On Saturday my son gave me a birthday bookmark he created on which he wrote some very kind words about me and my positive impact on his life. Years ago, my daughter created a container that held a bundle of strips of brief (fortune cookie size) statements of appreciation about me. I can go to the cat vase and pull out a slip to boost my melancholy mood. I love what both of my adult children have said to me. But…. I also have doubts about whether I deserve their words. As I look back, I don’t feel as though I was the father I could and should have been.

Yesterday, as I reread my son’s comment, I wondered “What a wonderful thing to say… but do I deserve his words?”

Then I recalled a moment about six years ago.
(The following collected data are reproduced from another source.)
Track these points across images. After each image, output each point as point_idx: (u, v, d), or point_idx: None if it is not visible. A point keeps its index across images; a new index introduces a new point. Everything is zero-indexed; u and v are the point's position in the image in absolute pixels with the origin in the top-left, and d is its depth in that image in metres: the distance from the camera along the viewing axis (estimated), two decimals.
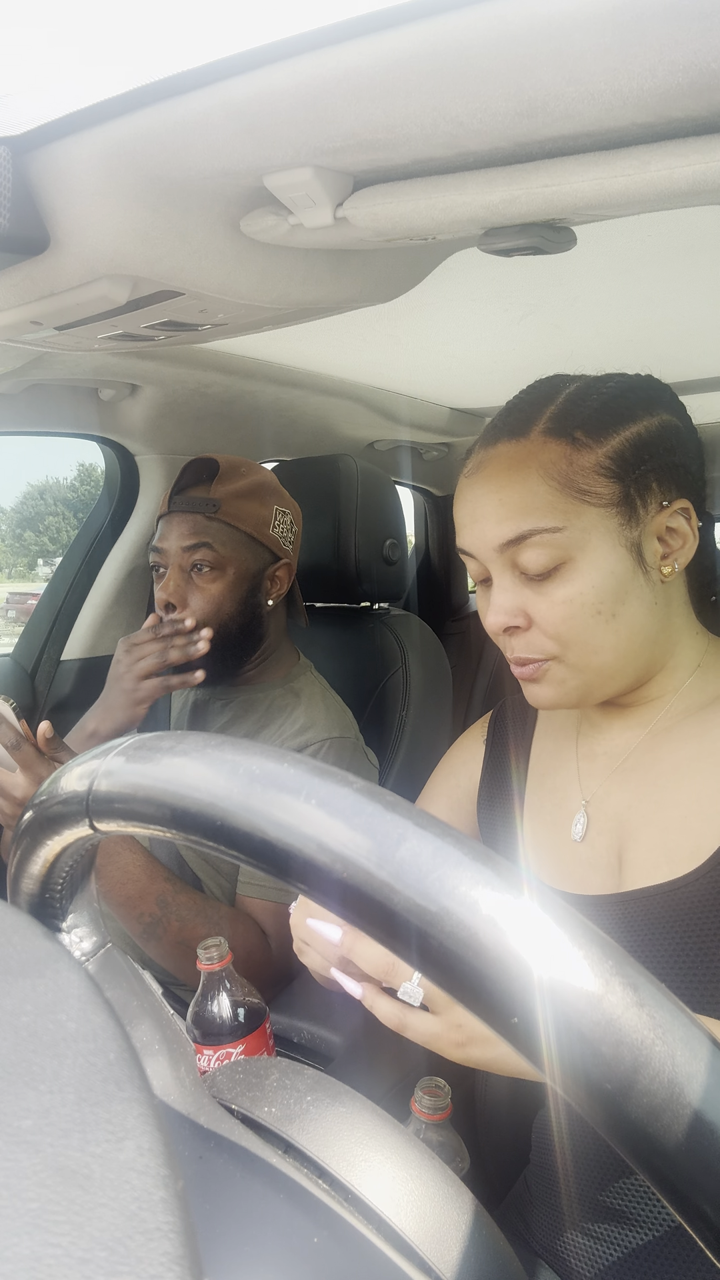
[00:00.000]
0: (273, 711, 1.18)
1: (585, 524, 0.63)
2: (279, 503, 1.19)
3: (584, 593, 0.64)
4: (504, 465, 0.65)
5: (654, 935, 0.63)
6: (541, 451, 0.64)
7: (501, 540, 0.65)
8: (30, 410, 1.30)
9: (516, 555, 0.65)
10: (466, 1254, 0.30)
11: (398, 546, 1.52)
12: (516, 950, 0.22)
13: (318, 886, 0.24)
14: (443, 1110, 0.63)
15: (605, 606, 0.64)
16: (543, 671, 0.67)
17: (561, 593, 0.64)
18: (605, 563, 0.64)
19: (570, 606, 0.64)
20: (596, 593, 0.64)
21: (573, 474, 0.63)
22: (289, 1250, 0.27)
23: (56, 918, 0.36)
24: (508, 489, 0.65)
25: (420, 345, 1.30)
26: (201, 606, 1.13)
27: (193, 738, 0.29)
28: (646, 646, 0.67)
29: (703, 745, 0.68)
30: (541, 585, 0.65)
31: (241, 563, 1.15)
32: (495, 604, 0.67)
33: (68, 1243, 0.17)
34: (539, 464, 0.64)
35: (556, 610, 0.65)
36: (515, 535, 0.64)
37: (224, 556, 1.13)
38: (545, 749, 0.81)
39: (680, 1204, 0.21)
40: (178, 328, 0.75)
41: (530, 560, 0.64)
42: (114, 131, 0.48)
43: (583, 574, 0.64)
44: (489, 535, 0.66)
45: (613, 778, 0.72)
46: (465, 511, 0.68)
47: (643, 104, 0.42)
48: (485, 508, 0.66)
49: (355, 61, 0.40)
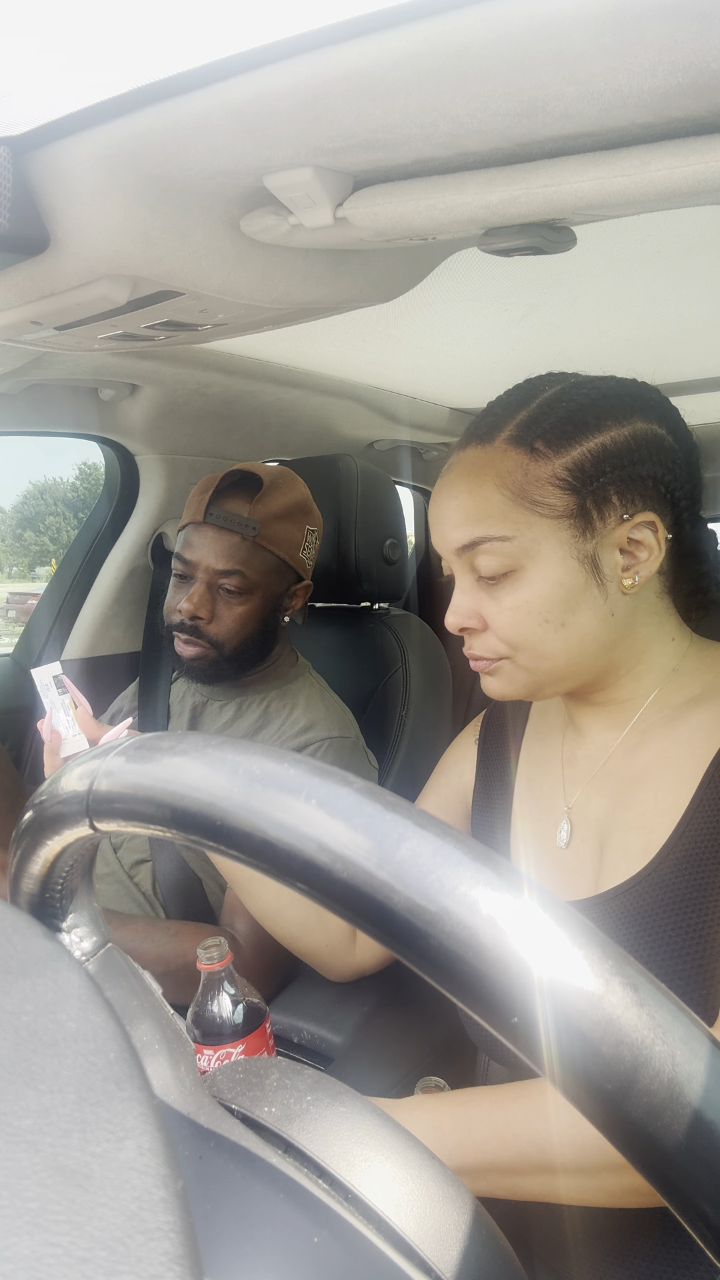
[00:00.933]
0: (271, 712, 1.18)
1: (536, 535, 0.64)
2: (310, 521, 1.18)
3: (531, 601, 0.65)
4: (466, 470, 0.67)
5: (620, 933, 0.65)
6: (501, 460, 0.66)
7: (457, 544, 0.67)
8: (30, 410, 1.30)
9: (473, 559, 0.67)
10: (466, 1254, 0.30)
11: (398, 546, 1.52)
12: (516, 950, 0.22)
13: (318, 886, 0.24)
14: None
15: (553, 615, 0.65)
16: (495, 668, 0.69)
17: (510, 599, 0.66)
18: (554, 573, 0.65)
19: (518, 614, 0.66)
20: (544, 602, 0.65)
21: (527, 484, 0.64)
22: (289, 1250, 0.27)
23: (56, 918, 0.36)
24: (465, 495, 0.67)
25: (420, 345, 1.29)
26: (225, 625, 1.12)
27: (193, 738, 0.29)
28: (602, 653, 0.68)
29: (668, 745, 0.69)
30: (494, 590, 0.67)
31: (269, 586, 1.14)
32: (453, 605, 0.69)
33: (68, 1242, 0.17)
34: (496, 472, 0.66)
35: (505, 616, 0.66)
36: (468, 540, 0.66)
37: (254, 582, 1.12)
38: (533, 753, 0.81)
39: (680, 1204, 0.21)
40: (178, 328, 0.75)
41: (483, 565, 0.66)
42: (114, 131, 0.48)
43: (531, 583, 0.65)
44: (448, 538, 0.68)
45: (593, 783, 0.73)
46: (434, 512, 0.71)
47: (643, 104, 0.42)
48: (446, 510, 0.68)
49: (355, 61, 0.40)
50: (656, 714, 0.70)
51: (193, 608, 1.11)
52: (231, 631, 1.13)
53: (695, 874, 0.62)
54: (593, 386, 0.68)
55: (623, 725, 0.72)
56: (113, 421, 1.43)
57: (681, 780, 0.66)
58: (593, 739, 0.74)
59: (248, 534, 1.10)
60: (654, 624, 0.70)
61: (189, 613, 1.11)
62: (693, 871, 0.63)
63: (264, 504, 1.11)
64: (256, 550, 1.11)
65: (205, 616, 1.12)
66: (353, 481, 1.45)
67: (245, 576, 1.11)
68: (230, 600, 1.12)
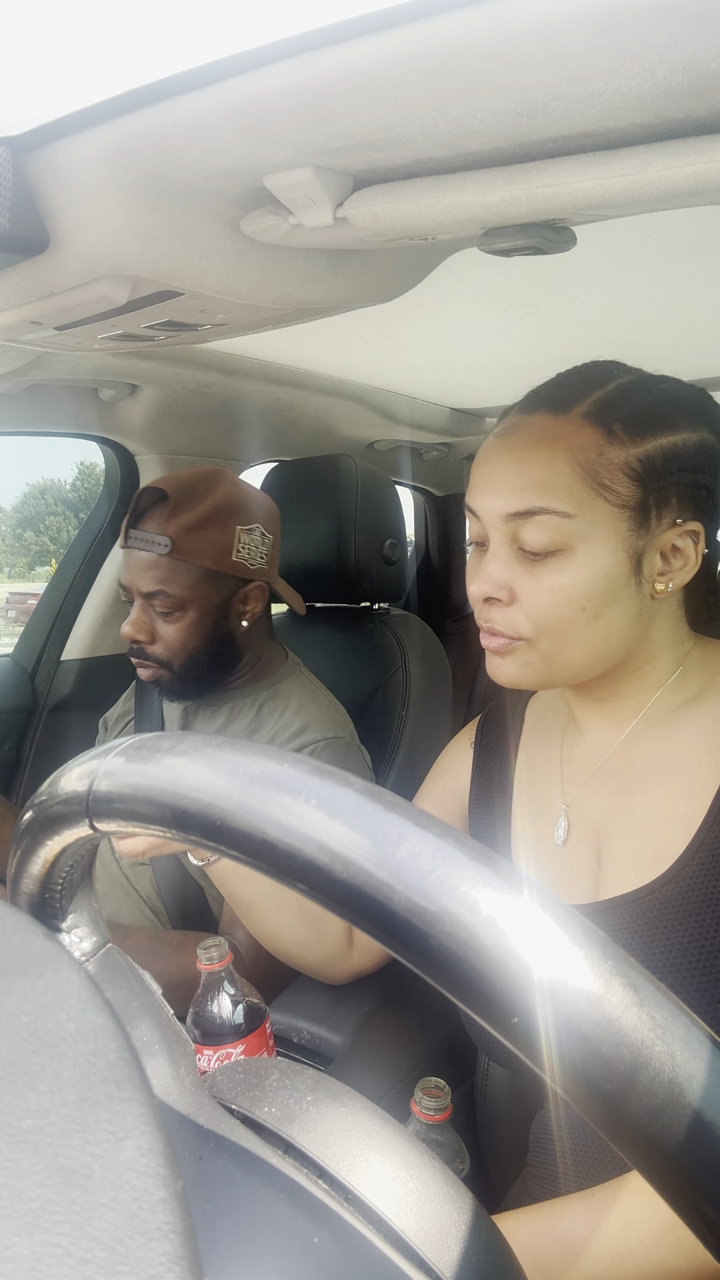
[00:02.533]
0: (264, 714, 1.17)
1: (595, 518, 0.62)
2: (243, 520, 1.11)
3: (574, 585, 0.63)
4: (535, 436, 0.64)
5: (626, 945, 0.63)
6: (576, 434, 0.63)
7: (510, 510, 0.64)
8: (30, 410, 1.30)
9: (520, 528, 0.64)
10: (466, 1254, 0.30)
11: (398, 546, 1.52)
12: (516, 950, 0.22)
13: (318, 887, 0.24)
14: (443, 1111, 0.63)
15: (590, 605, 0.63)
16: (511, 649, 0.66)
17: (552, 579, 0.63)
18: (603, 562, 0.63)
19: (556, 595, 0.63)
20: (586, 589, 0.63)
21: (599, 465, 0.62)
22: (289, 1250, 0.27)
23: (56, 918, 0.36)
24: (531, 460, 0.63)
25: (420, 345, 1.29)
26: (167, 644, 1.11)
27: (192, 738, 0.29)
28: (620, 650, 0.67)
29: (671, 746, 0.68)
30: (535, 566, 0.64)
31: (204, 599, 1.10)
32: (485, 572, 0.66)
33: (68, 1243, 0.17)
34: (569, 445, 0.63)
35: (542, 596, 0.64)
36: (525, 508, 0.63)
37: (182, 598, 1.08)
38: (531, 753, 0.81)
39: (680, 1204, 0.21)
40: (178, 328, 0.75)
41: (531, 537, 0.63)
42: (114, 131, 0.48)
43: (578, 566, 0.63)
44: (500, 501, 0.64)
45: (590, 782, 0.72)
46: (484, 472, 0.66)
47: (642, 104, 0.42)
48: (504, 472, 0.64)
49: (355, 61, 0.40)
50: (656, 713, 0.70)
51: (132, 631, 1.11)
52: (174, 650, 1.11)
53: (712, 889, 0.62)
54: (666, 384, 0.67)
55: (624, 724, 0.72)
56: (113, 421, 1.43)
57: (693, 789, 0.65)
58: (593, 738, 0.74)
59: (161, 552, 1.07)
60: (669, 628, 0.69)
61: (129, 636, 1.11)
62: (710, 887, 0.62)
63: (175, 518, 1.07)
64: (176, 566, 1.08)
65: (146, 638, 1.11)
66: (353, 481, 1.45)
67: (170, 595, 1.08)
68: (166, 620, 1.10)
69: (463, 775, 0.86)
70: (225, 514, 1.11)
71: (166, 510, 1.08)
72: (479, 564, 0.68)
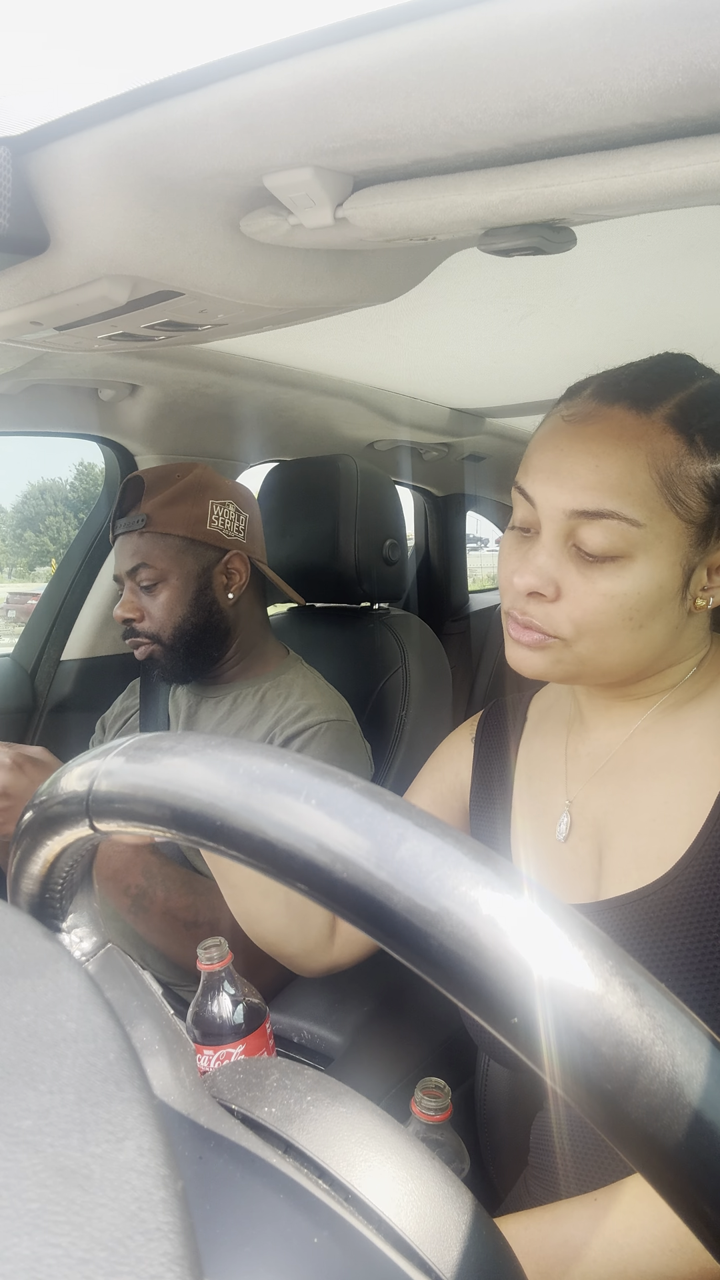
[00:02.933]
0: (267, 701, 1.20)
1: (662, 530, 0.60)
2: (215, 496, 1.19)
3: (627, 594, 0.61)
4: (614, 432, 0.60)
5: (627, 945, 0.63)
6: (659, 439, 0.60)
7: (578, 507, 0.60)
8: (30, 410, 1.30)
9: (580, 526, 0.61)
10: (467, 1254, 0.30)
11: (397, 546, 1.52)
12: (516, 950, 0.22)
13: (318, 887, 0.24)
14: (443, 1111, 0.63)
15: (638, 615, 0.61)
16: (545, 645, 0.64)
17: (606, 584, 0.61)
18: (659, 575, 0.61)
19: (607, 602, 0.61)
20: (638, 599, 0.61)
21: (677, 476, 0.59)
22: (289, 1250, 0.27)
23: (56, 918, 0.36)
24: (610, 459, 0.60)
25: (420, 345, 1.29)
26: (155, 617, 1.17)
27: (192, 738, 0.29)
28: (654, 659, 0.66)
29: (675, 745, 0.68)
30: (589, 568, 0.61)
31: (183, 567, 1.16)
32: (534, 564, 0.63)
33: (68, 1243, 0.17)
34: (652, 450, 0.59)
35: (592, 600, 0.61)
36: (595, 509, 0.60)
37: (162, 569, 1.16)
38: (534, 749, 0.80)
39: (680, 1204, 0.21)
40: (178, 328, 0.75)
41: (591, 539, 0.60)
42: (114, 131, 0.48)
43: (635, 576, 0.60)
44: (567, 495, 0.61)
45: (594, 780, 0.72)
46: (550, 458, 0.62)
47: (642, 104, 0.42)
48: (576, 465, 0.61)
49: (355, 61, 0.40)
50: (662, 711, 0.70)
51: (123, 611, 1.18)
52: (162, 621, 1.16)
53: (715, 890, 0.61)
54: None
55: (631, 722, 0.71)
56: (112, 422, 1.42)
57: (696, 788, 0.65)
58: (599, 735, 0.74)
59: (138, 528, 1.15)
60: (696, 636, 0.69)
61: (120, 618, 1.18)
62: (712, 887, 0.62)
63: (151, 497, 1.16)
64: (154, 540, 1.16)
65: (136, 616, 1.17)
66: (353, 481, 1.45)
67: (151, 567, 1.15)
68: (150, 594, 1.17)
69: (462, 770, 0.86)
70: (198, 490, 1.18)
71: (143, 492, 1.17)
72: (523, 553, 0.65)
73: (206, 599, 1.18)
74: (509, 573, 0.65)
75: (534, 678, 0.67)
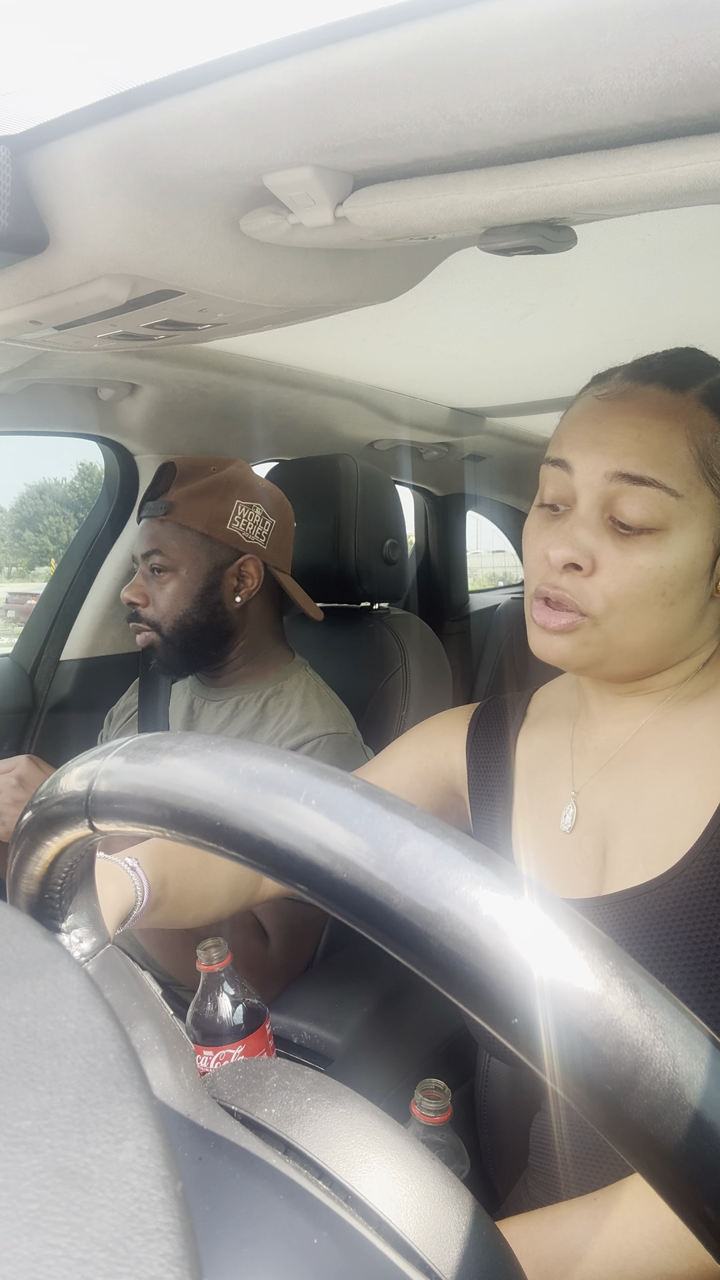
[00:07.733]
0: (268, 710, 1.19)
1: (698, 504, 0.62)
2: (244, 496, 1.18)
3: (663, 566, 0.62)
4: (654, 406, 0.62)
5: (631, 940, 0.63)
6: (695, 415, 0.62)
7: (623, 470, 0.61)
8: (30, 410, 1.30)
9: (619, 496, 0.62)
10: (467, 1255, 0.30)
11: (398, 546, 1.52)
12: (516, 951, 0.22)
13: (317, 887, 0.24)
14: (443, 1112, 0.63)
15: (670, 590, 0.62)
16: (573, 626, 0.64)
17: (643, 556, 0.62)
18: (692, 549, 0.62)
19: (642, 574, 0.62)
20: (672, 573, 0.62)
21: (712, 451, 0.62)
22: (289, 1251, 0.27)
23: (56, 918, 0.36)
24: (652, 430, 0.62)
25: (420, 345, 1.29)
26: (159, 605, 1.17)
27: (192, 738, 0.29)
28: (676, 643, 0.66)
29: (683, 739, 0.67)
30: (625, 541, 0.62)
31: (195, 562, 1.16)
32: (572, 536, 0.63)
33: (67, 1244, 0.17)
34: (690, 425, 0.62)
35: (628, 572, 0.62)
36: (638, 474, 0.61)
37: (174, 559, 1.16)
38: (535, 742, 0.80)
39: (680, 1204, 0.21)
40: (177, 327, 0.75)
41: (630, 509, 0.61)
42: (113, 130, 0.48)
43: (670, 549, 0.62)
44: (612, 461, 0.62)
45: (600, 774, 0.72)
46: (590, 430, 0.64)
47: (643, 103, 0.42)
48: (618, 435, 0.62)
49: (355, 61, 0.40)
50: (671, 705, 0.70)
51: (130, 594, 1.18)
52: (165, 611, 1.16)
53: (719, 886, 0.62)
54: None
55: (639, 716, 0.71)
56: (112, 421, 1.42)
57: (704, 782, 0.65)
58: (606, 729, 0.73)
59: (159, 514, 1.16)
60: (710, 629, 0.69)
61: (126, 599, 1.19)
62: (717, 883, 0.61)
63: (179, 487, 1.16)
64: (173, 529, 1.16)
65: (141, 600, 1.18)
66: (353, 481, 1.45)
67: (164, 555, 1.16)
68: (159, 581, 1.17)
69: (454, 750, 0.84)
70: (227, 487, 1.18)
71: (173, 479, 1.17)
72: (556, 528, 0.65)
73: (212, 598, 1.18)
74: (542, 548, 0.65)
75: (557, 664, 0.67)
During a visit at my son’s home I had the opportunity to meet a home visitor with Parents as Teachers who was visiting my preschool granddaughter, son, and daughter-in-law. As the parent educator was about to leave I told her, “I want you to know that my son is a better father than I ever was for him…. And I was a much better father than the man who raised me. And I accept that progression.”

That feels deeply right and honest to me. Perhaps forgiving oneself is the most difficult forgiveness to make. My past is not an excuse for my mistakes. Yet it does serve as an enlightenment. With enlightenment, perhaps there is a caring self-forgiveness.

And now I have the opportunity to be the best grandfather I can be.